■ **TASKS TO COMPLETE**
• a. Summarize the forum thread on ice and alcohol mixtures in two sentences.
• b. Output the part of the forum thread on ice and alcohol mixtures that opens with the words containing "I have witnessed" and closes with "such a mixture.", reproducing it without any change.

■ **PASSAGE PROVIDED**
I did a different conversion and got a different calculation 31.1 c so right around 25c.

 

[russ_watters]

2. With the large temperature differences and (I think) poorly insulated mug, heat transfer with the surroundings is occurring at enough of a rate to matter. Hence, my mixture got nowhere close to its freezing point.

I bought a better mug and verified that insulation matters a lot. The melting rate of the ice (and therefore the internal heat transfer) drops as the temperature drops, which means you need really good insulation to approximate the adiabatic case. In reality, I only achieved -22C in a -18C freezer, despite a freezing point that should have been about -32C.

 

[gjonesy]

I have witnessed instant freezing in beer. 5.5% alcohol as soon as I twisted off the top it froze into a slushy type mixture instantly.

 

[russ_watters]

I did also do more tests, which I will share when I have time. Room temperature alcohol an excess ice at 0C does still yield a final temp below 0C. Both in the real world and the math, if you don't add enough ice (all the ice melts), just add more ice until you have some unmelted in the mixture. 0C is the highest possible temperature of such a mixture.

■ **DATA EXCERPTS**
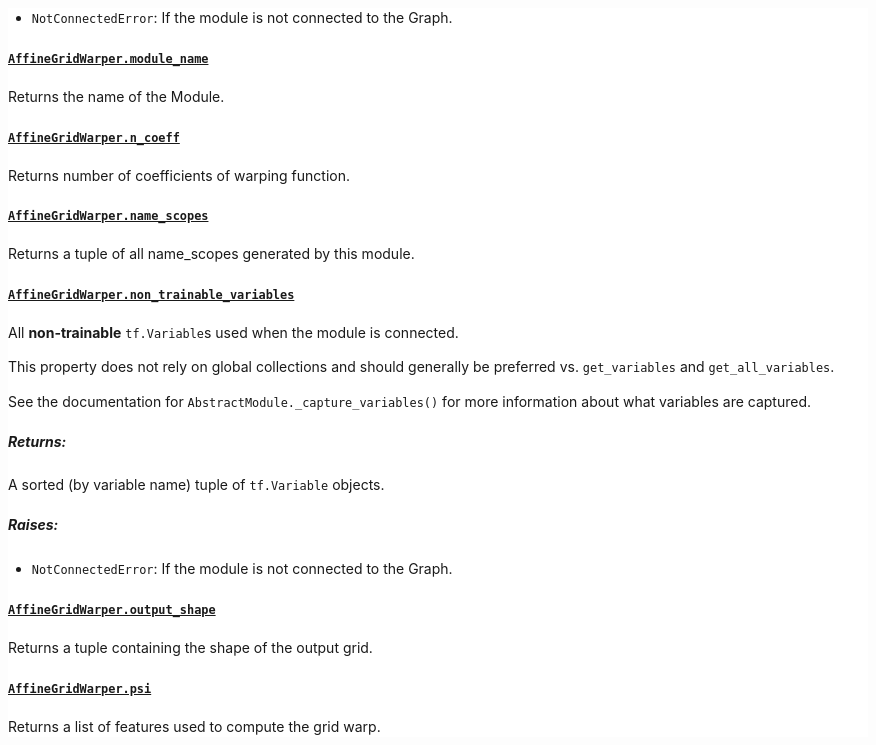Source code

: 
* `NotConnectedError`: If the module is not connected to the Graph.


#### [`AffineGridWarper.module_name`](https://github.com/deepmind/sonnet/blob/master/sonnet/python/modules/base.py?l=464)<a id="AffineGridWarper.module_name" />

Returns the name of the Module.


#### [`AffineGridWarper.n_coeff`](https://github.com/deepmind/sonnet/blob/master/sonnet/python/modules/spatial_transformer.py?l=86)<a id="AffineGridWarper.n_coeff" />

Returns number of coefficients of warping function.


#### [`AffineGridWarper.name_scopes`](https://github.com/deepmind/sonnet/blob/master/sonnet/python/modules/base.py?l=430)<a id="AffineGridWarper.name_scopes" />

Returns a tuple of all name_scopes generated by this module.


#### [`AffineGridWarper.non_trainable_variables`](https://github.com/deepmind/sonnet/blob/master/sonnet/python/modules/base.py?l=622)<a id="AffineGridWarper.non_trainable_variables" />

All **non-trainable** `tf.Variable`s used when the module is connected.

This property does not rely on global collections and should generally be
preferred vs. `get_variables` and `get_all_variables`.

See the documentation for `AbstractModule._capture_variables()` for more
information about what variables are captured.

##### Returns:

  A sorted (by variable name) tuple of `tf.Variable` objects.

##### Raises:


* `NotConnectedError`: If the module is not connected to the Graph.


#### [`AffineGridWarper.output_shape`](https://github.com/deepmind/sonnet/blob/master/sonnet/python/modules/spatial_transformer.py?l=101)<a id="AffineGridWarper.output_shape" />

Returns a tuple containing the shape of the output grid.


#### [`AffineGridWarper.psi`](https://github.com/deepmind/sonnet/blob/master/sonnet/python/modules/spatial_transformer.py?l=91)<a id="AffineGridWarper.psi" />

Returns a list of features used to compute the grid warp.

■ **SOLUTIONS**
• a. After switching to a better mug, one participant found that insulation matters a lot, since the ice's melting rate drops with temperature, yet still reached only -22C in a -18C freezer against an expected freezing point of about -32C. Another participant saw 5.5% beer freeze into slush the instant it was opened, and further tests showed that room-temperature alcohol with excess ice at 0C still ends below 0C, with 0C being the highest possible temperature of such a mixture.

• b.
I have witnessed instant freezing in beer. 5.5% alcohol as soon as I twisted off the top it froze into a slushy type mixture instantly.

 

[russ_watters]

I did also do more tests, which I will share when I have time. Room temperature alcohol an excess ice at 0C does still yield a final temp below 0C. Both in the real world and the math, if you don't add enough ice (all the ice melts), just add more ice until you have some unmelted in the mixture. 0C is the highest possible temperature of such a mixture.